Kansas City Royals – No. 32
- Pitcher
- Born: April 18, 1997 (age 29) Houston, Texas, U.S.
- Bats: RightThrows: Right

MLB debut
- March 21, 2024, for the San Diego Padres

MLB statistics (through July 2, 2026)
- Win–loss record: 12–10
- Earned run average: 4.13
- Strikeouts: 150
- Stats at Baseball Reference

Teams
- San Diego Padres (2024–2025); Kansas City Royals (2025–present);

= Stephen Kolek =

American baseball player (born 1997)

Stephen James Kolek (born April 18, 1997) is an American professional baseball pitcher for the Kansas City Royals of Major League Baseball (MLB). He has previously played in MLB for the San Diego Padres.

==Career==
===Amateur career===
Kolek attended Shepherd High School in Shepherd, Texas. He enrolled at Texas A&M University, where he played college baseball for the Texas A&M Aggies from 2016 to 2018.

===Los Angeles Dodgers===
The Los Angeles Dodgers selected Kolek in the 11th round, with the 344th overall selection, of the 2018 Major League Baseball draft. He spent his first professional season with the rookie–level Ogden Raptors and Single–A Great Lakes Loons, accumulating a 1.42 ERA with 30 strikeouts across 17 contests. Kolek returned to Great Lakes in 2019, going 7–8 with a 5.00 ERA and 109 strikeouts in 27 games (25 starts). He did not play in a game in 2020 due to the cancellation of the minor league season because of the COVID-19 pandemic.

===Seattle Mariners===
On April 28, 2021, the Dodgers traded Kolek to the Seattle Mariners in exchange for cash considerations. He split the year between the Single–A Modesto Nuts, High–A Everett AquaSox, and Double–A Arkansas Travelers. In 24 combined appearances, Kolek struggled to a 6.03 ERA with 67 strikeouts across 59 2/3 innings pitched. In 2022, he made 27 starts for Arkansas, registering a 6–13 record and 4.51 ERA with 138 strikeouts across 143 2/3 innings of work. In 2023, Kolek made five scoreless appearances for Arkansas before being promoted to the Triple–A Tacoma Rainiers, where he spent the remainder of the year. In 44 appearances for Tacoma, he recorded a 4.23 ERA with 65 strikeouts and 4 saves across 61 2/3 innings pitched.

(Stored data)
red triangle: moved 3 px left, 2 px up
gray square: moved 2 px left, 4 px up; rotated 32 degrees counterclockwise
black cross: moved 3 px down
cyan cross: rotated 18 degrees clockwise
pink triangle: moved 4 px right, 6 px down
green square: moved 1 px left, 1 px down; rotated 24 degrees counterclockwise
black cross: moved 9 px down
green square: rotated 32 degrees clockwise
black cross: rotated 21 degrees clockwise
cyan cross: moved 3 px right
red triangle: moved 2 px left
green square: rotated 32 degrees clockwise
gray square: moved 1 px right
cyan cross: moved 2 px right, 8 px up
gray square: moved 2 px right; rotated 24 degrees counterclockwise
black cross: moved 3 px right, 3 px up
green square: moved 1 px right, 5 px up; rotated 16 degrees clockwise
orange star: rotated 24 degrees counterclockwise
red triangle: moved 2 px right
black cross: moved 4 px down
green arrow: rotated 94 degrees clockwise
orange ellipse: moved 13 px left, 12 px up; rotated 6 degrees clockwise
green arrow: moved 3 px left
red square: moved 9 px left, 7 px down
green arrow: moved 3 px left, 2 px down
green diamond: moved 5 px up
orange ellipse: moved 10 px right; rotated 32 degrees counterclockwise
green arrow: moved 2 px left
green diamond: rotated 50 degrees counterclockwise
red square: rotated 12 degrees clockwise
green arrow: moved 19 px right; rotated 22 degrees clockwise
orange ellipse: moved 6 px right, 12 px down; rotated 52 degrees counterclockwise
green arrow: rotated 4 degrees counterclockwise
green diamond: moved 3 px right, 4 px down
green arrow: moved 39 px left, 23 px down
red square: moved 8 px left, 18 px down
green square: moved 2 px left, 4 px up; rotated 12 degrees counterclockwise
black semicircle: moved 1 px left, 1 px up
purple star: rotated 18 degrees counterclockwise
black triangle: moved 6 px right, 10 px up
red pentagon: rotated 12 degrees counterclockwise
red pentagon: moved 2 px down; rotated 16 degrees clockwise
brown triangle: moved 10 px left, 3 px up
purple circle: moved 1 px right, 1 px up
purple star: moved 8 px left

- [Questions]:
(1) Translate this sentence from the Stephen Kolek article into Spanish: "Kolek attended Shepherd High School in Shepherd, Texas."
(2) Carry on the Stephen Kolek article, picking up right after its last sentence.

- [Task-by-task outputs]:
(1) Kolek asistió a la Shepherd High School en Shepherd, Texas.

(2)
===San Diego Padres===
On December 6, 2023, the San Diego Padres selected Kolek from the Mariners in the Rule 5 draft. On March 19, 2024, the Padres announced that Kolek made their Opening Day roster. In 42 appearances out of the bullpen, he compiled a 5.21 ERA with 39 strikeouts over 46 2/3 innings pitched. Kolek was placed on the injured list with right forearm tendinitis on July 31. He was transferred to the 60–day injured list on September 1, officially ending his season. Kolek was optioned to the Triple-A El Paso Chihuahuas to begin the 2025 season.

In early May, Kolek was recalled to the major league team, this time to serve as a starter. He tossed 5 1/3 scoreless innings in his May 4 season debut, allowing four hits and striking out four as he earned the win. His second career start, on May 10, was a complete-game shutout. Kolek tied a Modern Era-record for the largest margin in an individual shutout, as San Diego scored 21 against the Rockies. In 14 starts for San Diego, he compiled a 4-5 record and 4.18 ERA with 56 strikeouts across 79 2/3 innings pitched.

===Kansas City Royals===
On July 31, 2025, Kolek and Ryan Bergert were traded to the Kansas City Royals in exchange for catcher Freddy Fermín. He made five starts down the stretch for Kansas City, recording a 1.91 ERA with 21 strikeouts over 33 innings of work.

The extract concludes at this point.